%%

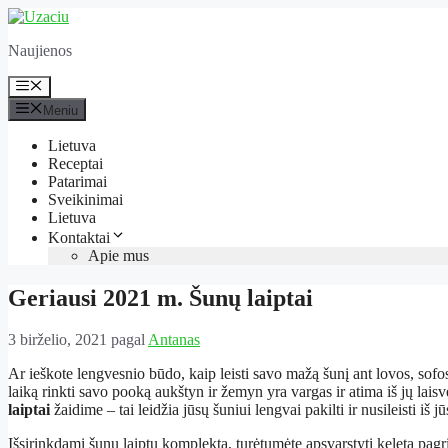
Pereiti
prie
Naujienos
turinio
Meniu
Meniu
Lietuva
Receptai
Patarimai
Sveikinimai
Lietuva
Kontaktai
Apie mus
Geriausi 2021 m. Šunų laiptai
3 birželio, 2021
pagal
Antanas
Ar ieškote lengvesnio būdo, kaip leisti savo mažą šunį ant lovos, sofo
laiką rinkti savo pooką aukštyn ir žemyn yra vargas ir atima iš jų laisv
laiptai
žaidime – tai leidžia jūsų šuniui lengvai pakilti ir nusileisti iš
Išsirinkdami šunų laiptų komplektą, turėtumėte apsvarstyti keletą pagr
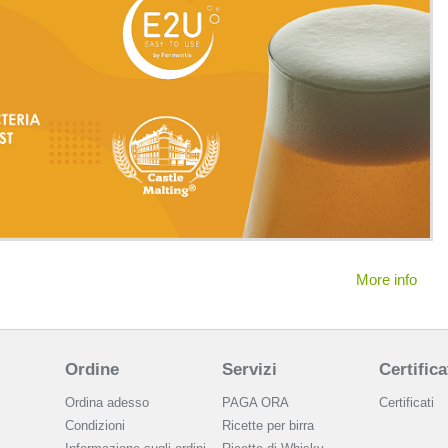
More info
Ordine
Servizi
Certifica
Ordina adesso
PAGA ORA
Certificati
Condizioni
Ricette per birra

%%

Everything from the line containing "Geriausi 2021 m. Šunų laiptai" to the final line of the listing above, both ends included, should be transcribed word for word, except for the pictures.

Geriausi 2021 m. Šunų laiptai
3 birželio, 2021
pagal
Antanas
Ar ieškote lengvesnio būdo, kaip leisti savo mažą šunį ant lovos, sofo
laiką rinkti savo pooką aukštyn ir žemyn yra vargas ir atima iš jų laisv
laiptai
žaidime – tai leidžia jūsų šuniui lengvai pakilti ir nusileisti iš
Išsirinkdami šunų laiptų komplektą, turėtumėte apsvarstyti keletą pagr
More info
Ordine
Servizi
Certifica
Ordina adesso
PAGA ORA
Certificati
Condizioni
Ricette per birra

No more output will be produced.